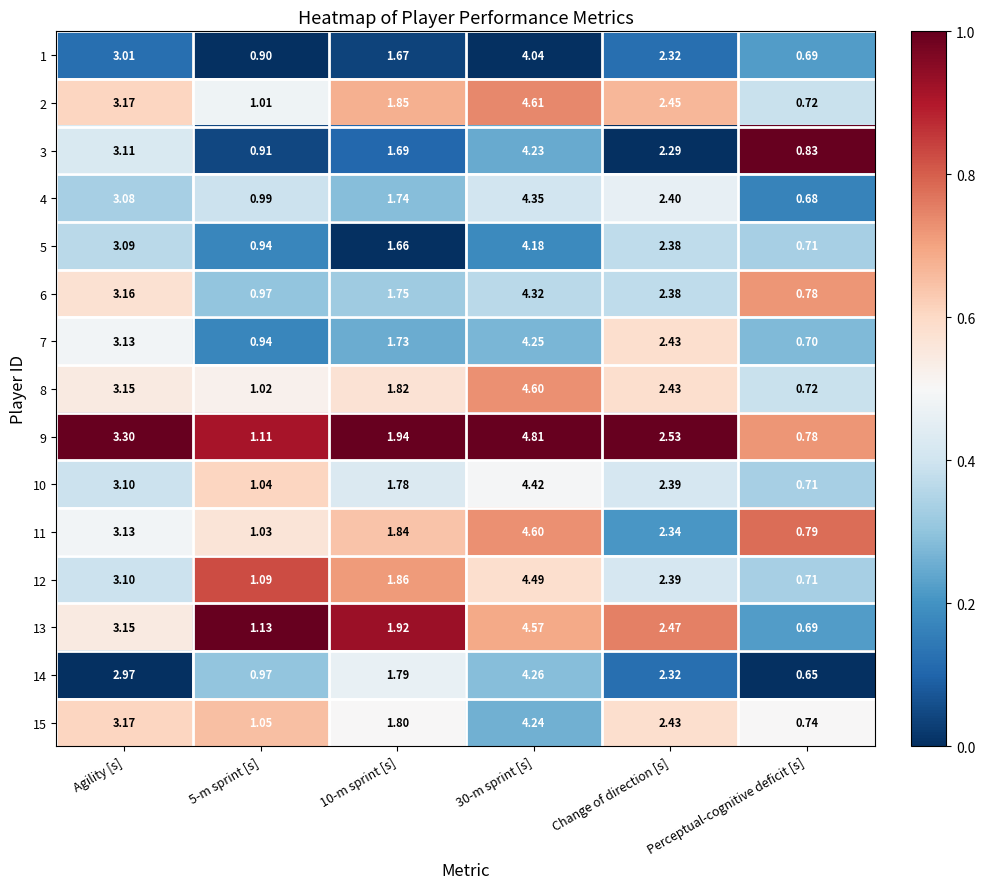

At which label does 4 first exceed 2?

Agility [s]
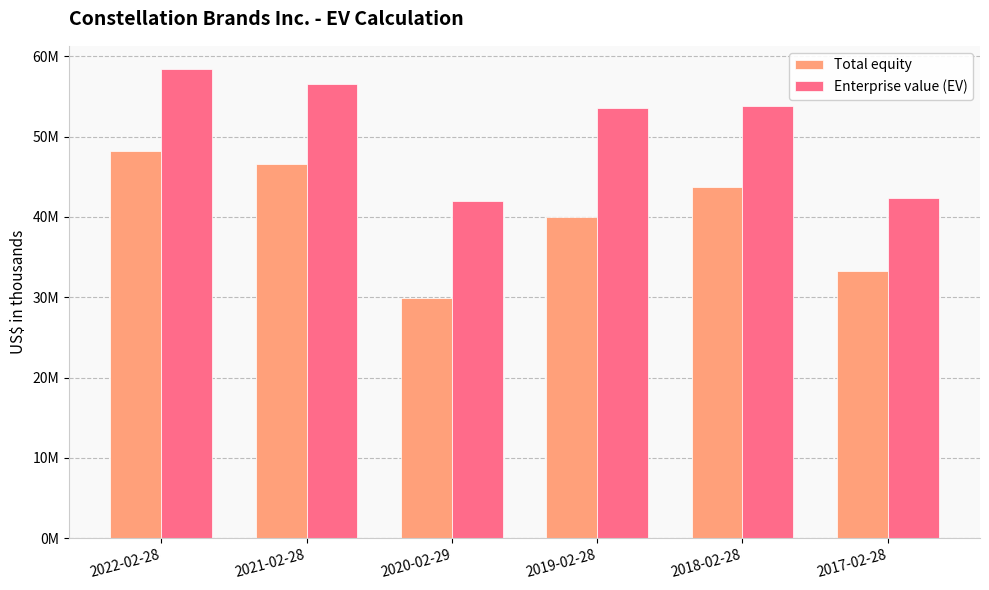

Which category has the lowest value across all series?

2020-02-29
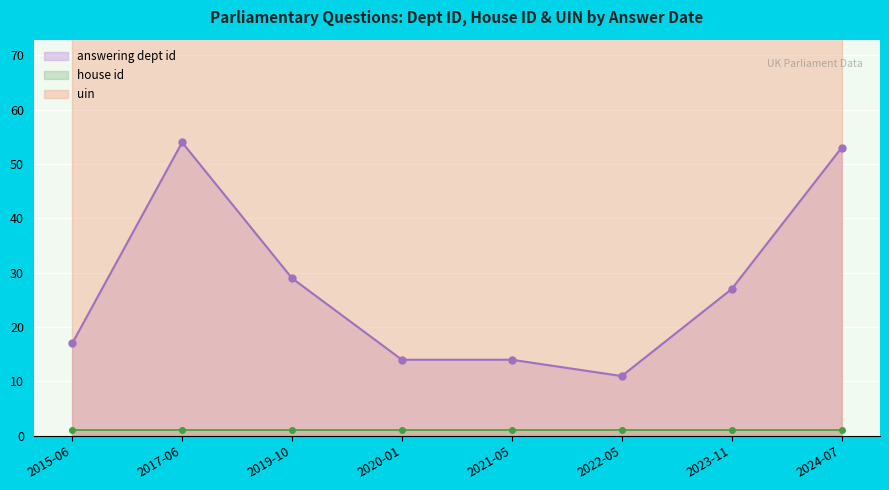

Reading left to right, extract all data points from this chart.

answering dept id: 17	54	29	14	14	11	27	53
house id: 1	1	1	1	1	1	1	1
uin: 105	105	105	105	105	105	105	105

• ACTIVITY: Rewrite the listing from the line containing "Reading left to" through the end of the listing, inclusive, putting "list" in place of "extract" and leaving everything else unchanged.

• ANSWER TO THIS EXERCISE:
Reading left to right, list all data points from this chart.

answering dept id: 17	54	29	14	14	11	27	53
house id: 1	1	1	1	1	1	1	1
uin: 105	105	105	105	105	105	105	105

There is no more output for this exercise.